Work required:
Rewrite the entries from the beginning up to and including the line that contains "to capture authentic", substituting "voltmeter" for "multimeter" and changing nothing else.

Dataset:
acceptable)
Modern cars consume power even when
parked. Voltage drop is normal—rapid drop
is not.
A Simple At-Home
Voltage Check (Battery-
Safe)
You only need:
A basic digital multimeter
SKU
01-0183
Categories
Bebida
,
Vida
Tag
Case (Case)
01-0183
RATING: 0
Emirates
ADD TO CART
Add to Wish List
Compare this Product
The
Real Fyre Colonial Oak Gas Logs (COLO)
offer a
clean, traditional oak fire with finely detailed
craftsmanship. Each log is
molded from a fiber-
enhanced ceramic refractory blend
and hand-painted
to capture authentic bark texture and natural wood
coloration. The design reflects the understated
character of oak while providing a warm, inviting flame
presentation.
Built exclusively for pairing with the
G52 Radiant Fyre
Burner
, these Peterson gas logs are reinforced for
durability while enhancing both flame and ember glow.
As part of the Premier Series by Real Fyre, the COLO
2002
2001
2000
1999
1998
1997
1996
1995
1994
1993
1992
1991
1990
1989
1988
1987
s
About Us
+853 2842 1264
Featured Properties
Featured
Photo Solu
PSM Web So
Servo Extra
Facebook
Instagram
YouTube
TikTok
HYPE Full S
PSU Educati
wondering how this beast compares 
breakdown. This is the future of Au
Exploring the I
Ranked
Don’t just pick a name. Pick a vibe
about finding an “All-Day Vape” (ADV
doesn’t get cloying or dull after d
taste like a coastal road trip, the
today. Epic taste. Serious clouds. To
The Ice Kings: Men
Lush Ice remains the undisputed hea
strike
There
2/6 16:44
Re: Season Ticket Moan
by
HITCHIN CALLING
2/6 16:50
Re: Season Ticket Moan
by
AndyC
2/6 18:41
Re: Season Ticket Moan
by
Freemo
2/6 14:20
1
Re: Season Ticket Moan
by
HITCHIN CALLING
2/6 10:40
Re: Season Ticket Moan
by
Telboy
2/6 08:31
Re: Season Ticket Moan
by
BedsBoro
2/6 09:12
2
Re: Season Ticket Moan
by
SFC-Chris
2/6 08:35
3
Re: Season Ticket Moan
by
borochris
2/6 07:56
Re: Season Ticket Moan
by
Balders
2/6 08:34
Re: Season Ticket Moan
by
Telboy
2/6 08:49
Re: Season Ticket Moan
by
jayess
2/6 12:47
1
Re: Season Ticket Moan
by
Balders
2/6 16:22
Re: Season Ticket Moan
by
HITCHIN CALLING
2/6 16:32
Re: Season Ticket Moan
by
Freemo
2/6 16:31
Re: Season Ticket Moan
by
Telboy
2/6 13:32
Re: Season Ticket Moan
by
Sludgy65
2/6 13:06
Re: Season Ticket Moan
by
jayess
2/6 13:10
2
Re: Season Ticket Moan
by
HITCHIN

Result:
acceptable)
Modern cars consume power even when
parked. Voltage drop is normal—rapid drop
is not.
A Simple At-Home
Voltage Check (Battery-
Safe)
You only need:
A basic digital voltmeter
SKU
01-0183
Categories
Bebida
,
Vida
Tag
Case (Case)
01-0183
RATING: 0
Emirates
ADD TO CART
Add to Wish List
Compare this Product
The
Real Fyre Colonial Oak Gas Logs (COLO)
offer a
clean, traditional oak fire with finely detailed
craftsmanship. Each log is
molded from a fiber-
enhanced ceramic refractory blend
and hand-painted
to capture authentic bark texture and natural wood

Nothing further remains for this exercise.